PTAbro’s review published on Letterboxd :
I'm going to save some time and space here and just say that The Last Picture Show might be the greatest coming-of-age movie I've ever seen. I cannot come up with a single aspect about it I could find fault in, and the amount of content it packs into its two hour run-time is incredible. Heartbreaking, hilarious, moody, moving, Bogdanovich and McMurtry capture that small town feel, and (like Stand By Me or even A Christmas Story) manage to authentically and honestly date the film in a way that nostalgia for a time and place I've never experienced was overwhelming. There's a good deal of humor to go along with the almost physical growing pains Timothy Bottoms goes through. While it's not filmed as crisply or is as focused as Paper Moon, it makes up for it in the volume of vignettes, none less than the rest. Of particular praise is the way he weaves television, film, and music into the picture, along with peripheral characters that bubble with lives unseen to create a texture for the town and time to boost Sonny's story above the rest.

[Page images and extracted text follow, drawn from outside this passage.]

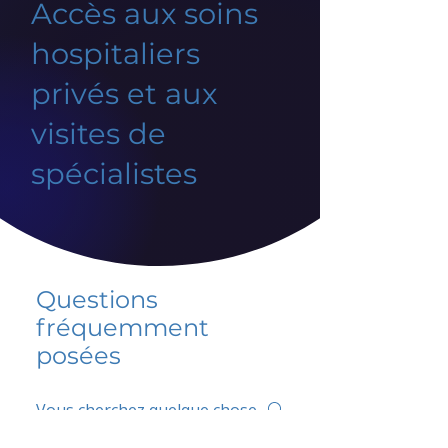
Accès aux soins
hospitaliers
privés et aux
visites de
spécialistes
Questions
fréquemment
posées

I suppose if I absolutely had to choose one thing that Bogdanovich could have improved, it would be an little too much screen time devoted to Cybill Shepherd's Jacy. But then again, keeping our eyes on the lovely and nubile Ms. Shepherd is really a blessing in disguise, innit?
And Sam the Lion. What a silly name. However, after spending those two hours with Sonny and Duane and Ruth and Jacy and Billy, Sam the Lion started turning into a mythological character for me, as well. The heart of the town, and the protector of these folks' souls. Little do we actually know about him, only that he is good, and just, and gone too soon. Never simply Sam, always Sam the Lion.
In the end, 12 hours later, I can't decide whether I prefer this to Paper Moon or not. Both are exceptional films with a distinct style and feel to them. Both are full of wonderful performances and incredible soundtracks. I think I'd have to say The Last Picture Show feels like a fuller experience. The atmosphere of Anarene, and the lives of its citizens were there long before Bogdanovich and his cameras showed up. It might lack the quality of performances by the O'Neals, but not by much, and makes up for it in volume. It's one of those films where I struggle to start writing about, and here I am, unable to stop. Like I felt while watching it, I'm guess I'm just not ready to leave North Texas quite yet.